Em entrevista à GloboNews, Valdemar Costa Neto defendeu que uma mulher compusesse a chapa com Flávio Bolsonaro, citando especificamente a senadora Tereza Cristina (PP) como sua escolha ideal. “Minha opção seria por uma mulher, acho que as mulheres cresceram muito. A Tereza Cristina é o máximo. É quem eu queria que fosse vice do Bolsonaro na outra eleição”, afirmou o presidente do PL, argumentando que uma vice mulher poderia ajudar a atrair mais o eleitorado feminino. No entanto, ressaltou que a decisão final caberá a Flávio e a Jair Bolsonaro.

Valdemar também fez um comparativo entre os dois bolsonaros, destacando o perfil de Flávio: “O Flávio é mais paciente, conversa mais. Nós tivemos dificuldade no passado para conversar com o Bolsonaro. Tinha assunto que ele não queria conversar, como o caso do vice”. A cúpula do PP, partido de Tereza Cristina, considera a discussão prematura e avalia que uma definição só deve ocorrer em junho, após analisar a competitividade da candidatura de Flávio Bolsonaro.

O futuro de Alckmin na chapa de Lula

No campo governista, a permanência de Geraldo Alckmin como vice na chapa de Lula é tema de debate interno. Enquanto setores do governo avaliam a possibilidade de trocar Alckmin por um nome de um partido mais ao centro, como o MDB, para ampliar a base de apoio e o tempo de TV, o PSB resiste fortemente à ideia.

O presidente do PSB, João Campos, já se reuniu com Lula para defender a manutenção de Alckmin.
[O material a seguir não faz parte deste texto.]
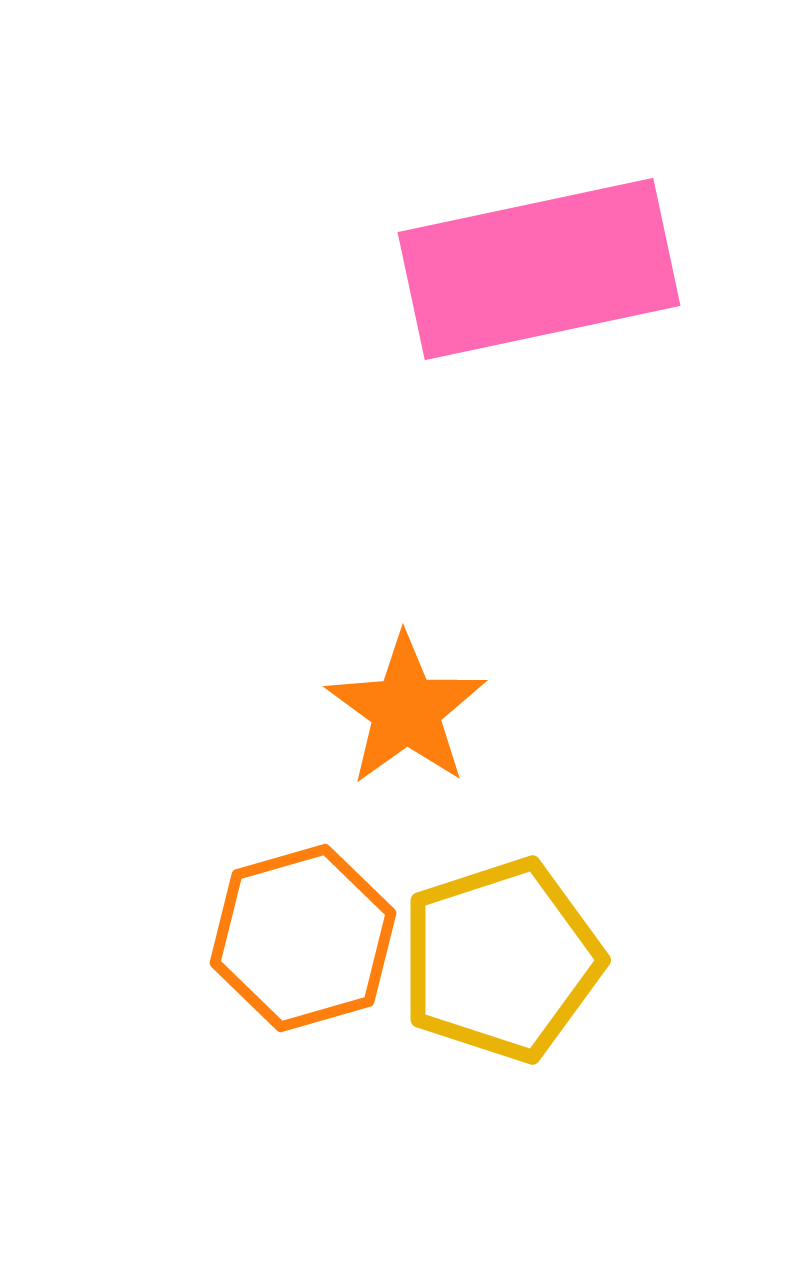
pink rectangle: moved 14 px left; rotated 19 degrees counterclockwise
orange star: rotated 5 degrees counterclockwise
Aliados do ex-governador argumentam que ele já cumpriu seu papel de pacificação política em São Paulo e que não faria sentido colocá-lo em uma disputa estadual difícil contra o governador Tarcísio de Freitas (Republicanos). O grupo de Alckmin questiona se vale a pena para Lula trocar um vice considerado competente e leal por uma eventual cadeira no Senado ou por um apoio partidário incerto.

O MDB, por sua vez, apresenta divisões internas significativas, com mais da metade de seus diretórios estaduais se opondo a um apoio a Lula, incluindo o de São Paulo. Lula demonstra preocupação com a eleição em São Paulo e busca um candidato forte ao governo do estado para fortalecer sua campanha nacional. Outros nomes cotados para a disputa em São Paulo são Fernando Haddad, que também resiste à ideia, e Simone Tebet, que deve migrar para o PSB e está mais inclinada a concorrer ao Senado.